Although the Appellants complain that the second sale will divest them of their interests at the hands of a private entity, the municipal appellants have the same opportunity to buy the property by competing with GLS. Section 33, penultimate paragraph. While this may not present a practical or administratively feasible recourse for those municipalities, the General Assembly apparently considered the predicament of municipalities with competing claims. Regardless of whether the party seeking the second sale is a municipality or a private direct assignee of a municipality, other parties with judgment liens, including municipalities such as the school district and borough in this case, are in the same position. The fact of GLS’s status as a private entity is irrelevant in the end.
Based upon the foregoing, we affirm the order of the trial court.6
ORDER
AND NOW, this 15th day of May 2006, the order of the Court of Common Pleas of Allegheny County in the above-captioned appeals is affirmed.

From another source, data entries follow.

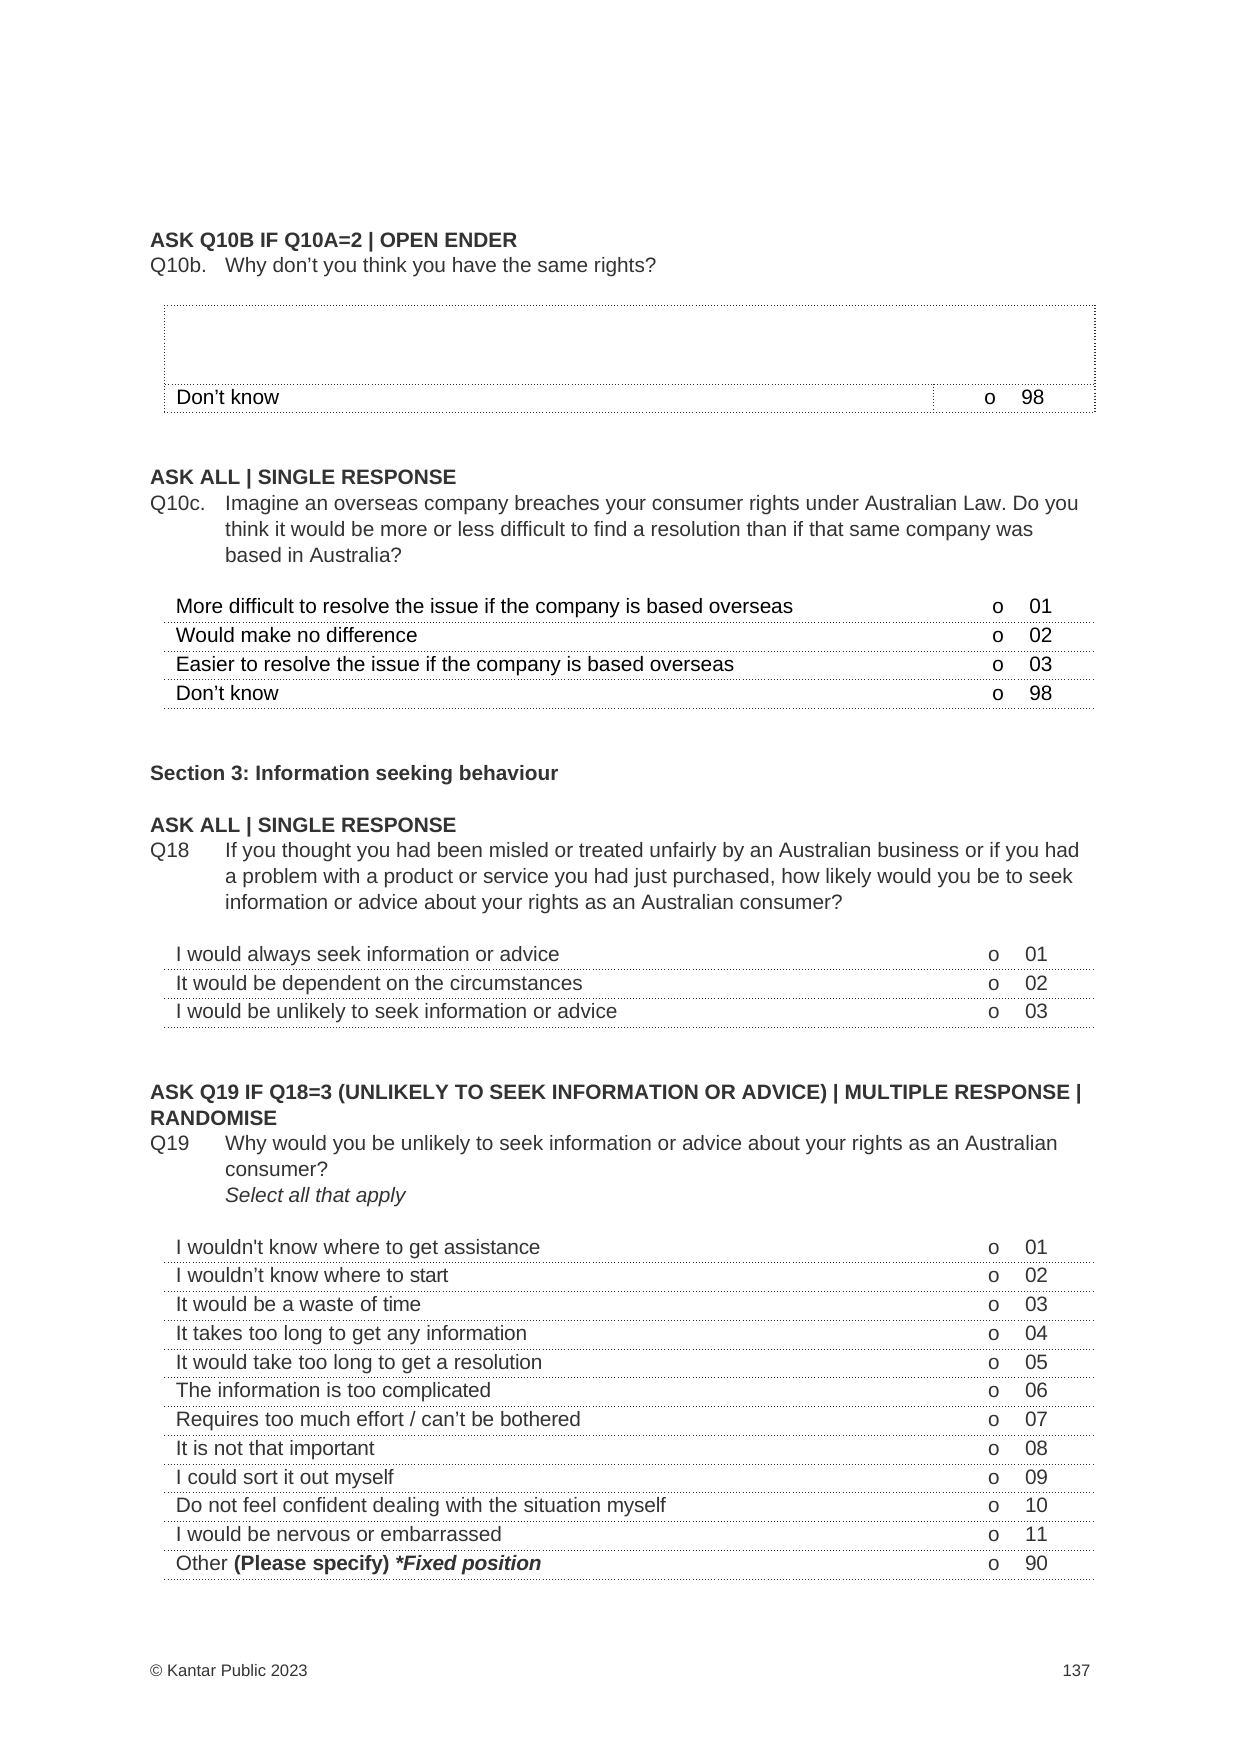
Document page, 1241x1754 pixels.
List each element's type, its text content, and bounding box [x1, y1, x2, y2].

table_header More difficult to resolve the issue if the company is based overseas [164, 594, 992, 622]
table_cell It is not that important [164, 1435, 903, 1463]
table_cell Easier to resolve the issue if the company is based overseas [164, 651, 992, 679]
text Q10c. Imagine an overseas company breaches your consumer rights under Australian Law. Do you think it would be more or less difficult to find a resolution than if that same company was based in Australia? [150, 491, 1090, 566]
table_header 01 [903, 942, 1094, 969]
text ASK Q10B IF Q10A=2 | OPEN ENDER [150, 227, 1090, 251]
text Q18 If you thought you had been misled or treated unfairly by an Australian business or if you had a problem with a product or service you had just purchased, how likely would you be to seek information or advice about your rights as an Australian consumer? [150, 838, 1090, 914]
table_cell 10 [903, 1492, 1094, 1521]
table_cell Don’t know [165, 384, 933, 412]
table_cell 02 [903, 1262, 1094, 1291]
text Section 3: Information seeking behaviour [150, 761, 1090, 785]
table_cell 02 [903, 969, 1094, 998]
table_header I wouldn't know where to get assistance [164, 1235, 903, 1262]
table_cell It would be dependent on the circumstances [164, 969, 903, 998]
table_cell I would be nervous or embarrassed [164, 1521, 903, 1550]
table_cell 04 [903, 1320, 1094, 1348]
table_cell I wouldn’t know where to start [164, 1262, 903, 1291]
table_cell Other (Please specify) *Fixed position [164, 1550, 903, 1578]
table_cell I could sort it out myself [164, 1464, 903, 1492]
table_cell 07 [903, 1406, 1094, 1435]
table_cell It would take too long to get a resolution [164, 1349, 903, 1377]
table_cell The information is too complicated [164, 1377, 903, 1406]
table_cell 05 [903, 1349, 1094, 1377]
text ASK ALL | SINGLE RESPONSE [150, 812, 1090, 836]
table_cell Would make no difference [164, 622, 992, 651]
text Q19 Why would you be unlikely to seek information or advice about your rights as an Australian consumer? [150, 1131, 1090, 1181]
table_header I would always seek information or advice [164, 942, 903, 969]
table_cell Do not feel confident dealing with the situation myself [164, 1492, 903, 1521]
text Q10b. Why don’t you think you have the same rights? [150, 253, 1090, 277]
table_cell 03 [992, 651, 1094, 679]
table_cell 08 [903, 1435, 1094, 1463]
table_cell 03 [903, 1291, 1094, 1320]
text Select all that apply [150, 1183, 1090, 1207]
table_cell 98 [933, 384, 1095, 412]
table_cell It takes too long to get any information [164, 1320, 903, 1348]
text ASK Q19 IF Q18=3 (UNLIKELY TO SEEK INFORMATION OR ADVICE) | MULTIPLE RESPONSE | RANDOMISE [150, 1079, 1090, 1129]
table_cell 03 [903, 998, 1094, 1027]
table_cell 90 [903, 1550, 1094, 1578]
table_header [165, 305, 1095, 383]
table_cell Don’t know [164, 679, 992, 708]
table_cell 06 [903, 1377, 1094, 1406]
table_cell 11 [903, 1521, 1094, 1550]
table_header 01 [903, 1235, 1094, 1262]
table_header 01 [992, 594, 1094, 622]
table_cell 98 [992, 679, 1094, 708]
table_cell It would be a waste of time [164, 1291, 903, 1320]
text ASK ALL | SINGLE RESPONSE [150, 465, 1090, 489]
table_cell Requires too much effort / can’t be bothered [164, 1406, 903, 1435]
table_cell 02 [992, 622, 1094, 651]
table_cell 09 [903, 1464, 1094, 1492]
table_cell I would be unlikely to seek information or advice [164, 998, 903, 1027]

. Scire facias is an in rem proceeding by which a lien holder, such as a municipality obtains a judgment on the lien. Shapiro v. Center Township, Butler County, 159 Pa. Cmwlth. 82, 632 A.2d 994, 996-7 (1993), petition for allowance of appeal denied, 537 Pa. 635, 642 A.2d 488 (1994).
. In 2003, after the Appellants challenged the sales, the General Assembly amended Section 33 by the Act of August 14, 2003, P.L. 83.
. As will be discussed below, it is by no means certain that GLS would be able to obtain the properties free and clear for only costs.
. As this Court noted in Maierhoffer, 730 A.2d at 550, n. 11, the term "use plaintiff” is used to describe a contractor who performs some required improvement for the municipality on private property, an example of which might be sidewalk improvements or curb cuts. Under the Act such contractors are to be paid from a municipal assessment of the property owner, and when the property owner fails to pay the assessment, the contractor may not sue the municipality, but obtains a lien for which he can file a claim under the Act.
. Formerly found at 53 P.S. § 2052.
. As noted in footnote 2 of this opinion, the General Assembly amended Section 33 in 2003. The Appellants argue that the courts cannot apply the amended version of Section 33 to the present case, because it would constitute unconstitutional retroactive application. However, the trial court based its decision on the former version of the Act, and it is upon this version that the Court bases its opinion. Further, as GLS points out, no party raised the question of whether the trial court should apply the new version. Accordingly, we decline to address this issue. We also do not address GLS's argument that the School District and the Borough lack standing to appeal. GLS did not raise this issue before the trial court. In Pennsylvania, unlike the federal courts, standing is not jurisdictional, and accordingly we cannot address it sua sponte. Because GLS did not raise the issue, we deem it waived.